## STUDY MATERIAL
== Segment start ==
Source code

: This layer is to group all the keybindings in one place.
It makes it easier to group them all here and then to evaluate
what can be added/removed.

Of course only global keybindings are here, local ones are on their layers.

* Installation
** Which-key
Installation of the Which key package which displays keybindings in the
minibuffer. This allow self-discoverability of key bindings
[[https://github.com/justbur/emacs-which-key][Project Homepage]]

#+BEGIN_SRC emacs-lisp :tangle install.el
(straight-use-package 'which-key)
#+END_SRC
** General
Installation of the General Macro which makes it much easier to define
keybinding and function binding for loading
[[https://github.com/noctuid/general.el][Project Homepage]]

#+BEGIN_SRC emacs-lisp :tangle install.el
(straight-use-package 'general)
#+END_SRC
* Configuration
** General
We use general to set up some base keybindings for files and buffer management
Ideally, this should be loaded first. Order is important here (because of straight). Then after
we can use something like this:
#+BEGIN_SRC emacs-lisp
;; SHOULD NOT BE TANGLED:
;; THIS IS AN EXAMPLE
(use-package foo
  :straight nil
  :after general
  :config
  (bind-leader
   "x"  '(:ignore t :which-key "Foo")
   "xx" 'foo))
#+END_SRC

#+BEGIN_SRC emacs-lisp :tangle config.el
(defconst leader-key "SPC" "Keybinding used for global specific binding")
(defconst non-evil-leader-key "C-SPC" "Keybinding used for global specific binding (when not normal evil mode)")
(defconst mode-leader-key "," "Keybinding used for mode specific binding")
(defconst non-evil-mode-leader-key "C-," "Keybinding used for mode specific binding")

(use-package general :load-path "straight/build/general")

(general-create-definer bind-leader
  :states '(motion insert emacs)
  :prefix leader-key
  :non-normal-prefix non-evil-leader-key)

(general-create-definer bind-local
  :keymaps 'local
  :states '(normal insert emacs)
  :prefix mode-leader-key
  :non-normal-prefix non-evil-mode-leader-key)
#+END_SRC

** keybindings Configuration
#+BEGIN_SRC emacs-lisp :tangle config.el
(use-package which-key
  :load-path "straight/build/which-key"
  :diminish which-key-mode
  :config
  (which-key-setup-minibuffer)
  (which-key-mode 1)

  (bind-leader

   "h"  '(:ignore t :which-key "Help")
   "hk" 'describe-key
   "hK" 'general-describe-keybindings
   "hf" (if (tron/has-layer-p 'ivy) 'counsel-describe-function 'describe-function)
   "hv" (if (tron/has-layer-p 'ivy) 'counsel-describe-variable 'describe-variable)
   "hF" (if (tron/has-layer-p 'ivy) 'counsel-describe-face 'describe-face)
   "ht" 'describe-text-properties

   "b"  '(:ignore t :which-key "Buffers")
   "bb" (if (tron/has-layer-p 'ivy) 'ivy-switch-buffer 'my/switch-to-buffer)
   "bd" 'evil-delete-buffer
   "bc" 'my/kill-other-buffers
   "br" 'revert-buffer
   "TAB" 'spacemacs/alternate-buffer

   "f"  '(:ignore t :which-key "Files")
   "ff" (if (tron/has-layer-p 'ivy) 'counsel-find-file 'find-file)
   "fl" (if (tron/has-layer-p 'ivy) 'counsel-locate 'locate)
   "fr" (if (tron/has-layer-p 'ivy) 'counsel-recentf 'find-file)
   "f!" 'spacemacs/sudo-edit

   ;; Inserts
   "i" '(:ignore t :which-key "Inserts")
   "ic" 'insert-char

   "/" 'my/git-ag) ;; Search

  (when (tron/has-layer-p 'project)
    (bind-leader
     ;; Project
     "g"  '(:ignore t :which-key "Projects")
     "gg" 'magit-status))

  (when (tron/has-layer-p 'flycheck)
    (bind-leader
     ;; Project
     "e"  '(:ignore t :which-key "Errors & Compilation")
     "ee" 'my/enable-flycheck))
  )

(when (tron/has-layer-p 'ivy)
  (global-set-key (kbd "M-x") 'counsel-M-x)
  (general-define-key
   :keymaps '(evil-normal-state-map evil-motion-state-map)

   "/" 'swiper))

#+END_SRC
== Segment end ==
## INSTRUCTIONS FOR THE TASK
Write out every line of the data exactly, leaving nothing out.

## SOLUTION TO THE EXERCISE
Source code

: This layer is to group all the keybindings in one place.
It makes it easier to group them all here and then to evaluate
what can be added/removed.

Of course only global keybindings are here, local ones are on their layers.

* Installation
** Which-key
Installation of the Which key package which displays keybindings in the
minibuffer. This allow self-discoverability of key bindings
[[https://github.com/justbur/emacs-which-key][Project Homepage]]

#+BEGIN_SRC emacs-lisp :tangle install.el
(straight-use-package 'which-key)
#+END_SRC
** General
Installation of the General Macro which makes it much easier to define
keybinding and function binding for loading
[[https://github.com/noctuid/general.el][Project Homepage]]

#+BEGIN_SRC emacs-lisp :tangle install.el
(straight-use-package 'general)
#+END_SRC
* Configuration
** General
We use general to set up some base keybindings for files and buffer management
Ideally, this should be loaded first. Order is important here (because of straight). Then after
we can use something like this:
#+BEGIN_SRC emacs-lisp
;; SHOULD NOT BE TANGLED:
;; THIS IS AN EXAMPLE
(use-package foo
  :straight nil
  :after general
  :config
  (bind-leader
   "x"  '(:ignore t :which-key "Foo")
   "xx" 'foo))
#+END_SRC

#+BEGIN_SRC emacs-lisp :tangle config.el
(defconst leader-key "SPC" "Keybinding used for global specific binding")
(defconst non-evil-leader-key "C-SPC" "Keybinding used for global specific binding (when not normal evil mode)")
(defconst mode-leader-key "," "Keybinding used for mode specific binding")
(defconst non-evil-mode-leader-key "C-," "Keybinding used for mode specific binding")

(use-package general :load-path "straight/build/general")

(general-create-definer bind-leader
  :states '(motion insert emacs)
  :prefix leader-key
  :non-normal-prefix non-evil-leader-key)

(general-create-definer bind-local
  :keymaps 'local
  :states '(normal insert emacs)
  :prefix mode-leader-key
  :non-normal-prefix non-evil-mode-leader-key)
#+END_SRC

** keybindings Configuration
#+BEGIN_SRC emacs-lisp :tangle config.el
(use-package which-key
  :load-path "straight/build/which-key"
  :diminish which-key-mode
  :config
  (which-key-setup-minibuffer)
  (which-key-mode 1)

  (bind-leader

   "h"  '(:ignore t :which-key "Help")
   "hk" 'describe-key
   "hK" 'general-describe-keybindings
   "hf" (if (tron/has-layer-p 'ivy) 'counsel-describe-function 'describe-function)
   "hv" (if (tron/has-layer-p 'ivy) 'counsel-describe-variable 'describe-variable)
   "hF" (if (tron/has-layer-p 'ivy) 'counsel-describe-face 'describe-face)
   "ht" 'describe-text-properties

   "b"  '(:ignore t :which-key "Buffers")
   "bb" (if (tron/has-layer-p 'ivy) 'ivy-switch-buffer 'my/switch-to-buffer)
   "bd" 'evil-delete-buffer
   "bc" 'my/kill-other-buffers
   "br" 'revert-buffer
   "TAB" 'spacemacs/alternate-buffer

   "f"  '(:ignore t :which-key "Files")
   "ff" (if (tron/has-layer-p 'ivy) 'counsel-find-file 'find-file)
   "fl" (if (tron/has-layer-p 'ivy) 'counsel-locate 'locate)
   "fr" (if (tron/has-layer-p 'ivy) 'counsel-recentf 'find-file)
   "f!" 'spacemacs/sudo-edit

   ;; Inserts
   "i" '(:ignore t :which-key "Inserts")
   "ic" 'insert-char

   "/" 'my/git-ag) ;; Search

  (when (tron/has-layer-p 'project)
    (bind-leader
     ;; Project
     "g"  '(:ignore t :which-key "Projects")
     "gg" 'magit-status))

  (when (tron/has-layer-p 'flycheck)
    (bind-leader
     ;; Project
     "e"  '(:ignore t :which-key "Errors & Compilation")
     "ee" 'my/enable-flycheck))
  )

(when (tron/has-layer-p 'ivy)
  (global-set-key (kbd "M-x") 'counsel-M-x)
  (general-define-key
   :keymaps '(evil-normal-state-map evil-motion-state-map)

   "/" 'swiper))

#+END_SRC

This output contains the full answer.